**Material to process**
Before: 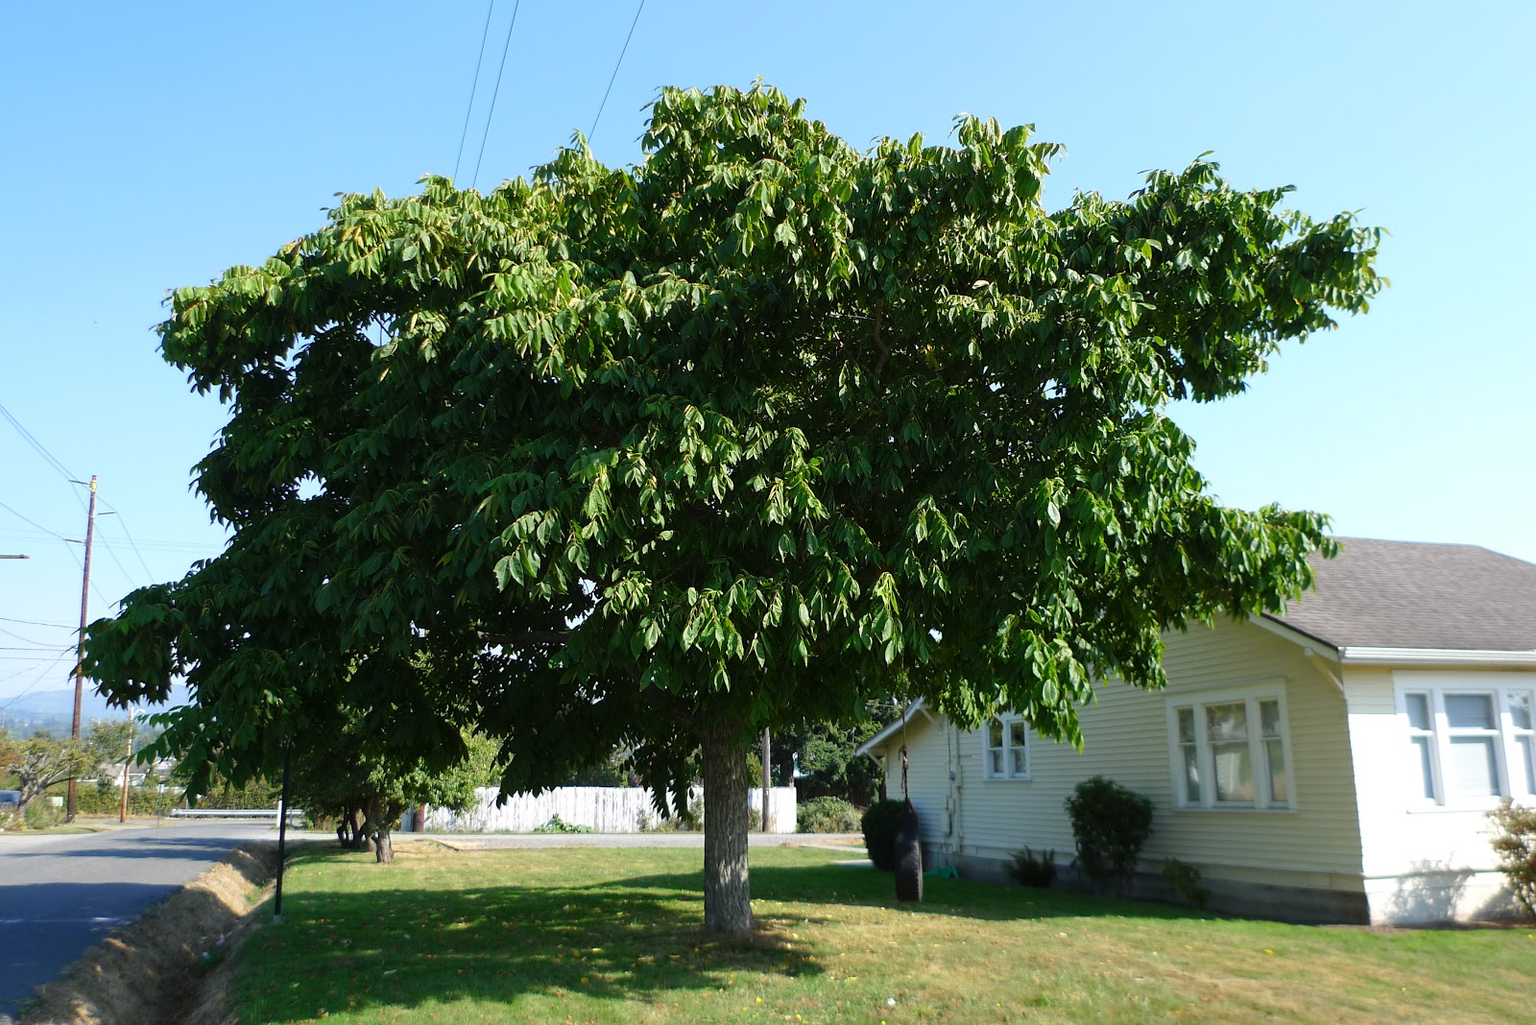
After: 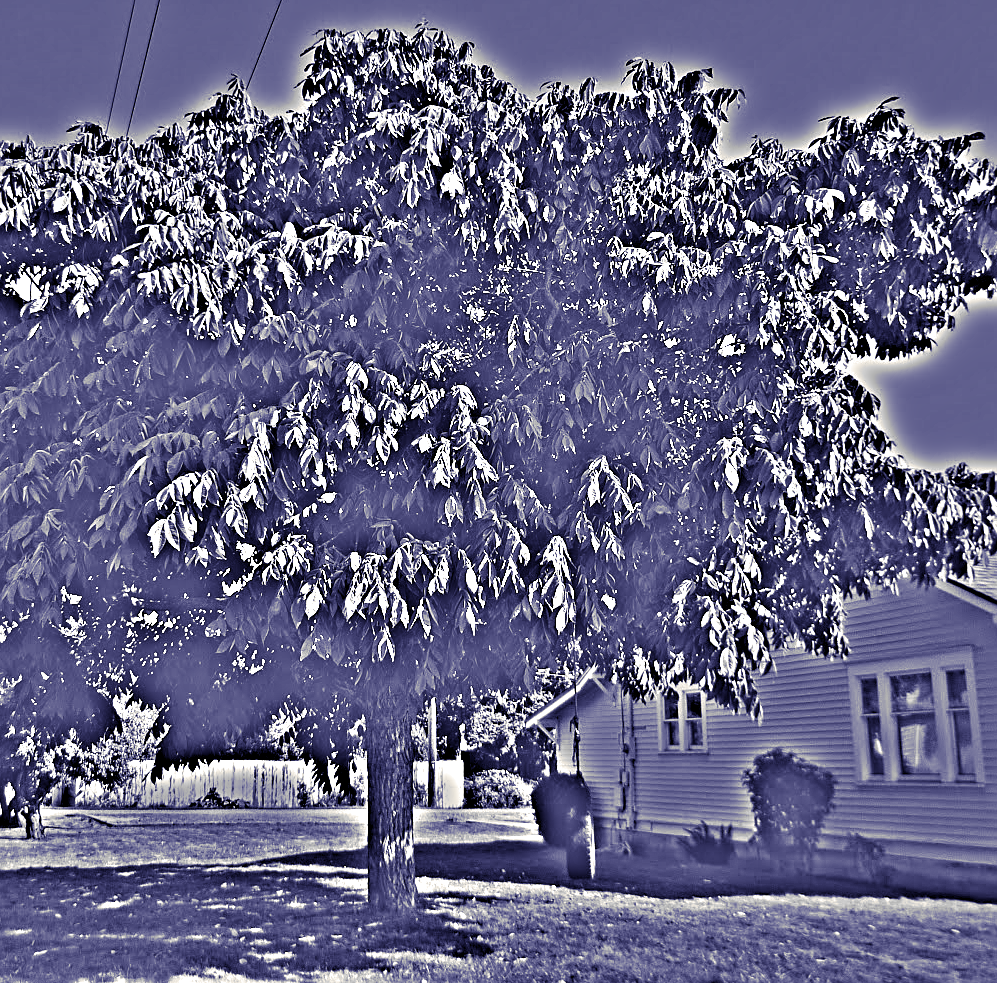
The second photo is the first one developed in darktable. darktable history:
crop and rotate: left 22.918%, top 5.629%, right 14.711%, bottom 2.247%
sharpen: on, module defaults
highpass: on, module defaults
split-toning: shadows › hue 242.67°, shadows › saturation 0.733, highlights › hue 45.33°, highlights › saturation 0.667, balance -53.304, compress 21.15%
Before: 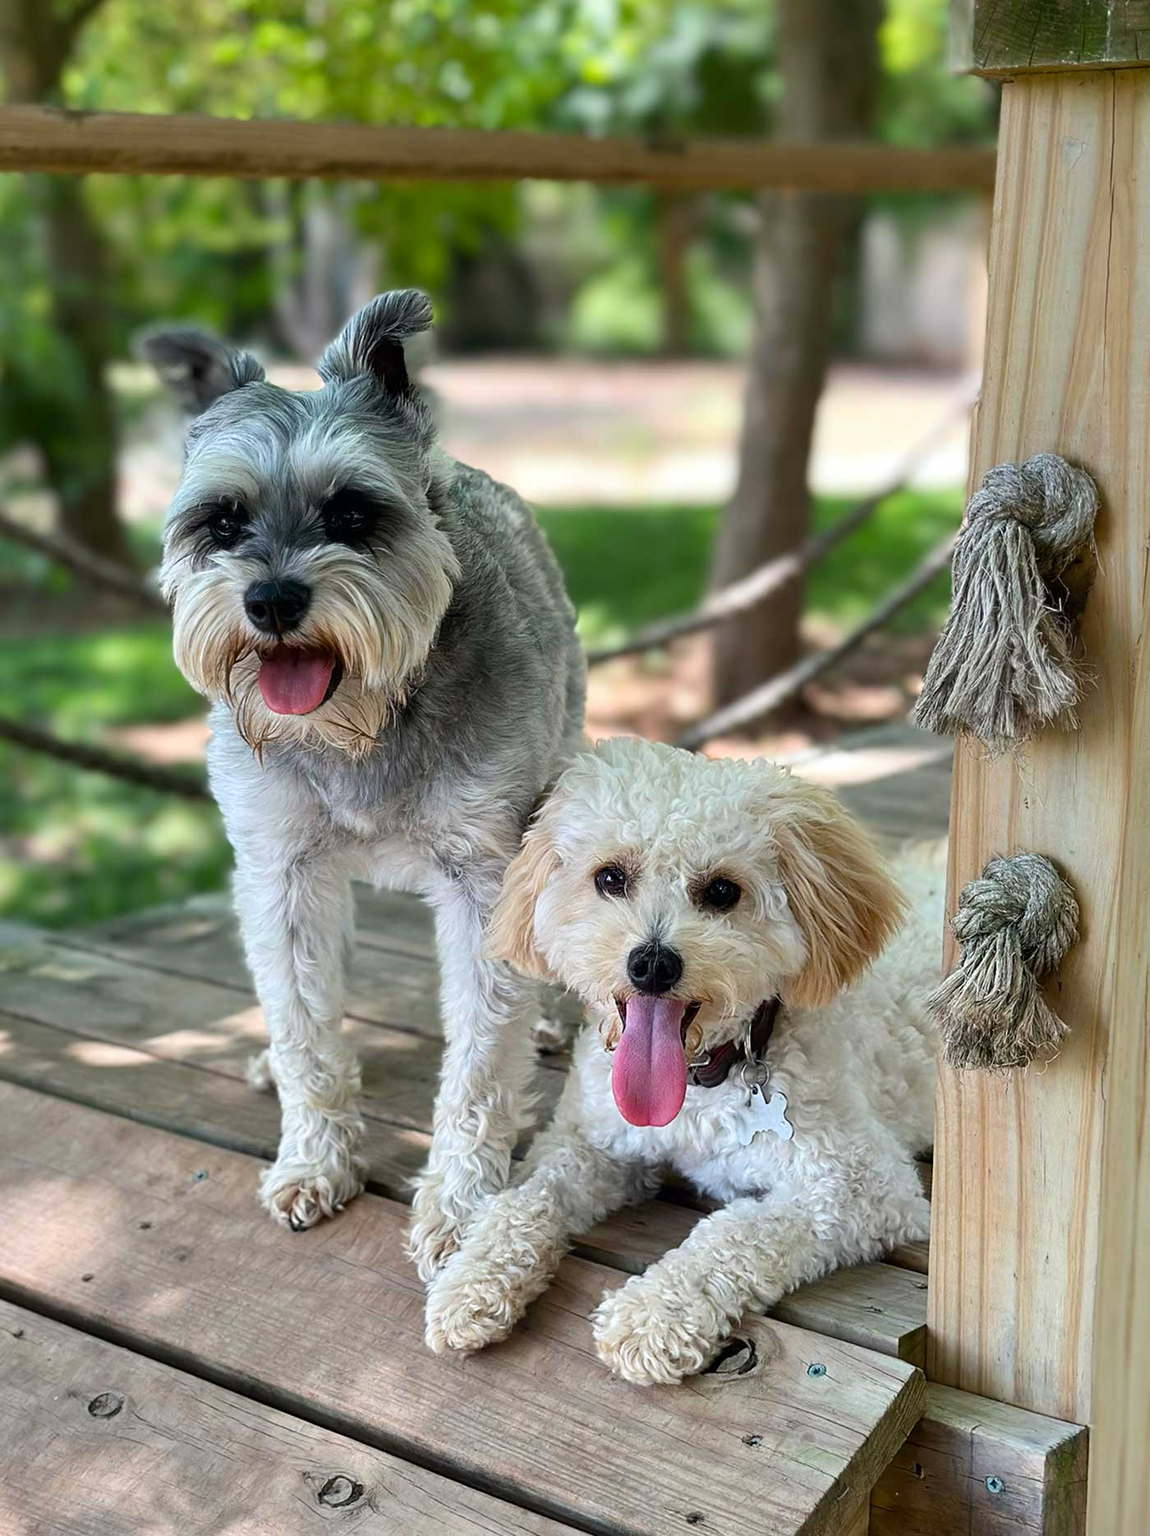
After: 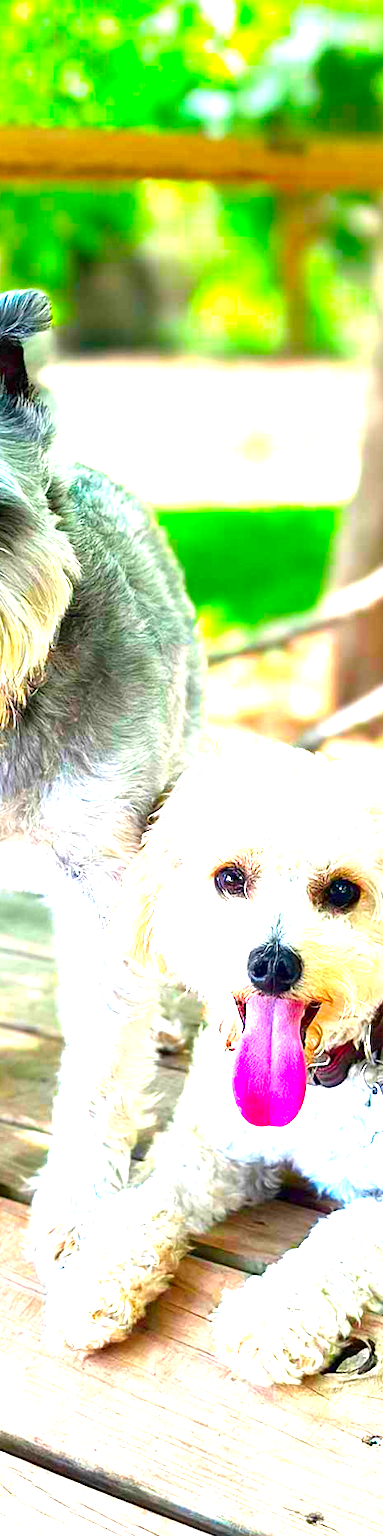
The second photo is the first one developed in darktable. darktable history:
color correction: highlights b* -0.024, saturation 2.17
exposure: exposure 2.054 EV, compensate exposure bias true, compensate highlight preservation false
crop: left 33.119%, right 33.494%
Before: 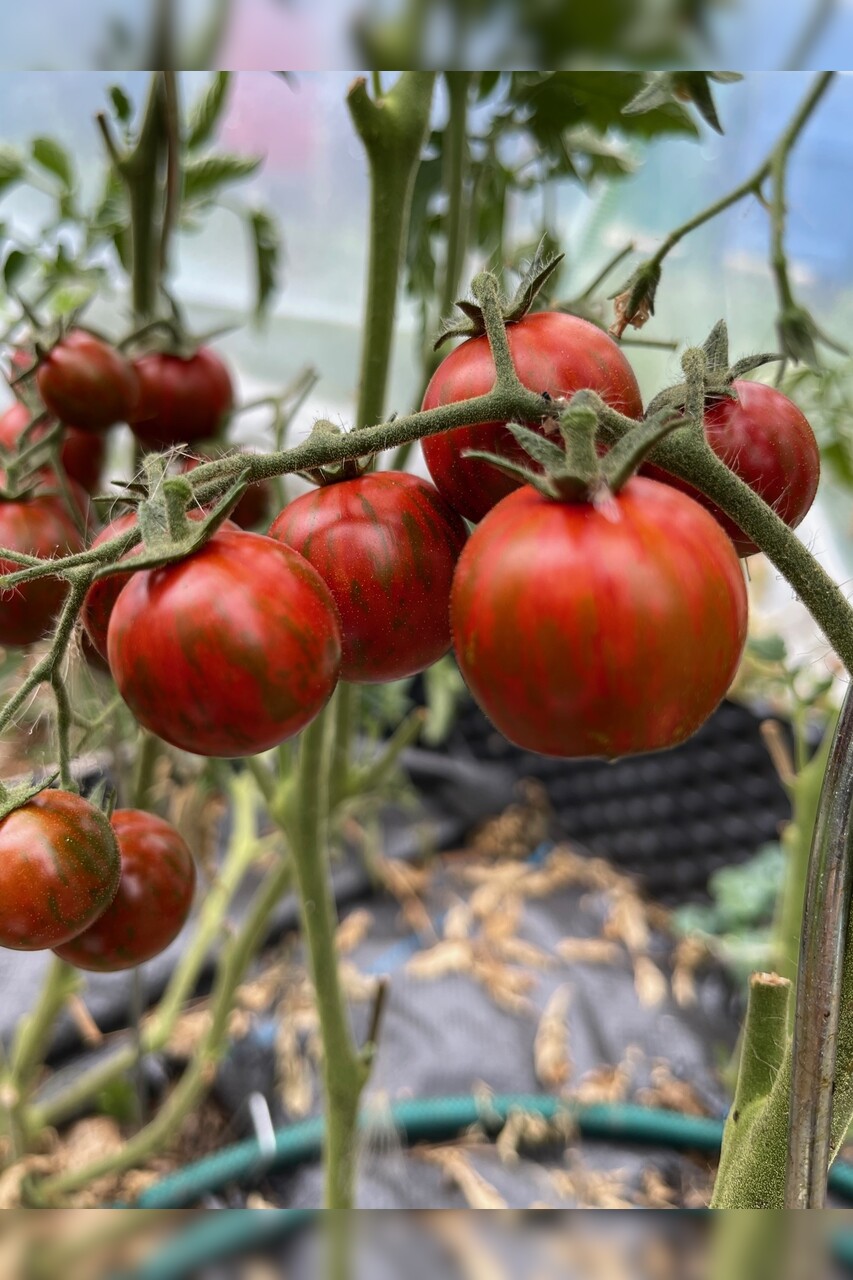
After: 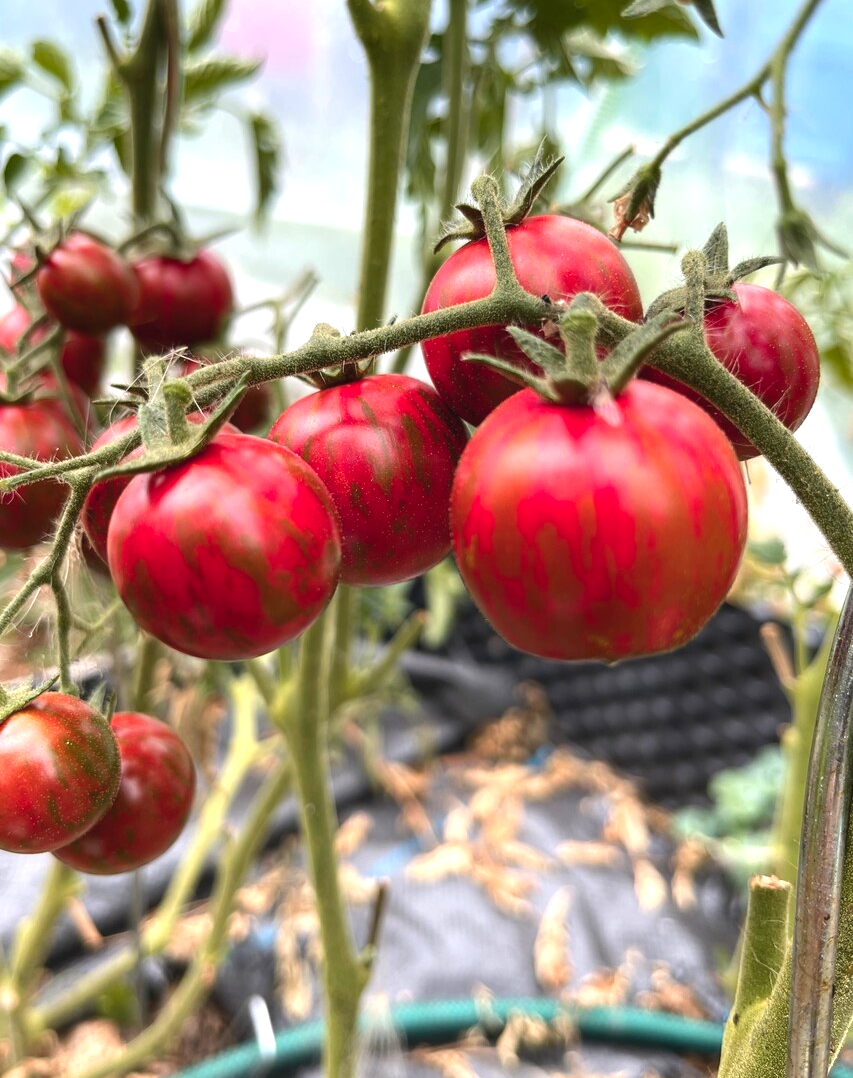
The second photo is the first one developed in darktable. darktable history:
crop: top 7.588%, bottom 8.191%
exposure: black level correction -0.002, exposure 0.712 EV, compensate highlight preservation false
color zones: curves: ch1 [(0.239, 0.552) (0.75, 0.5)]; ch2 [(0.25, 0.462) (0.749, 0.457)]
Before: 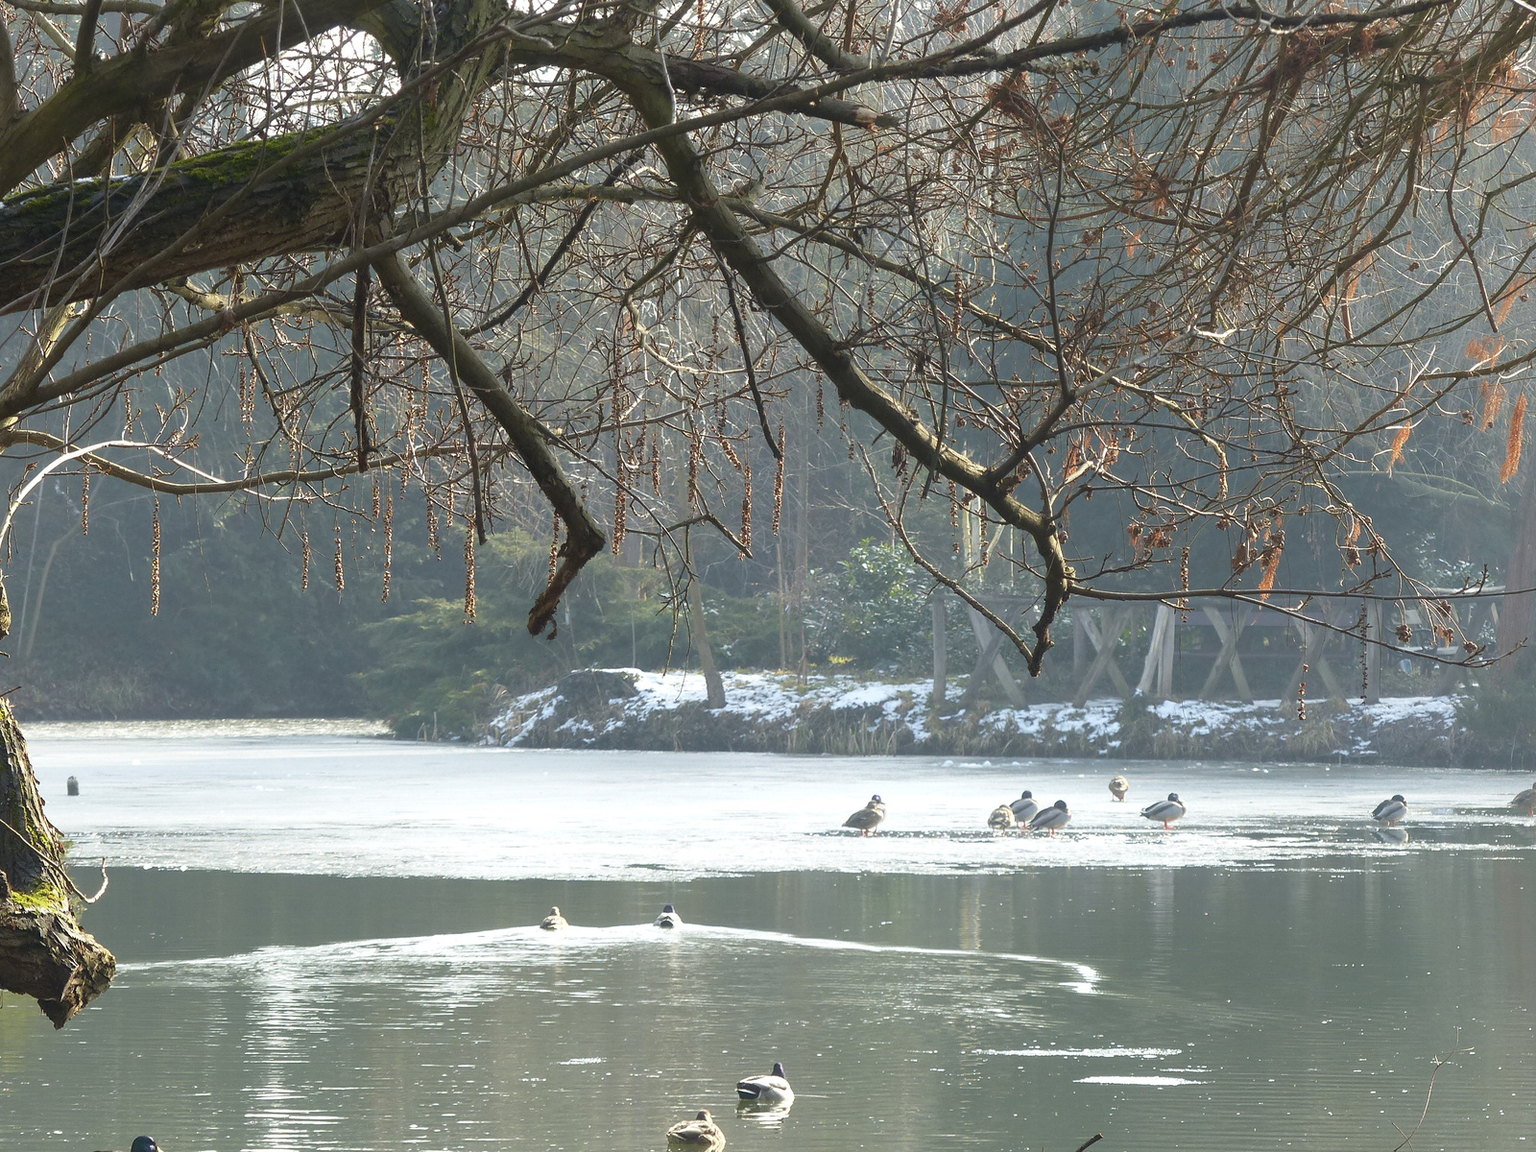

**Written problem**
Reproduce the entries above word for word, from the first line to the last, leaving out the pictures.

**Exercise answer**
Before: 
After: 
The second photo is the first one developed in darktable. darktable history:
crop and rotate: left 22.918%, top 5.629%, right 14.711%, bottom 2.247%
sharpen: on, module defaults
highpass: on, module defaults
split-toning: shadows › hue 242.67°, shadows › saturation 0.733, highlights › hue 45.33°, highlights › saturation 0.667, balance -53.304, compress 21.15%
Before: 
After: 
The second photo is the first one developed in darktable. darktable history:
color correction: highlights b* -0.024, saturation 2.17
exposure: exposure 2.054 EV, compensate exposure bias true, compensate highlight preservation false
crop: left 33.119%, right 33.494%
Before: 
After: 
The second photo is the first one developed in darktable. darktable history:
crop: top 7.588%, bottom 8.191%
exposure: black level correction -0.002, exposure 0.712 EV, compensate highlight preservation false
color zones: curves: ch1 [(0.239, 0.552) (0.75, 0.5)]; ch2 [(0.25, 0.462) (0.749, 0.457)]
Before: 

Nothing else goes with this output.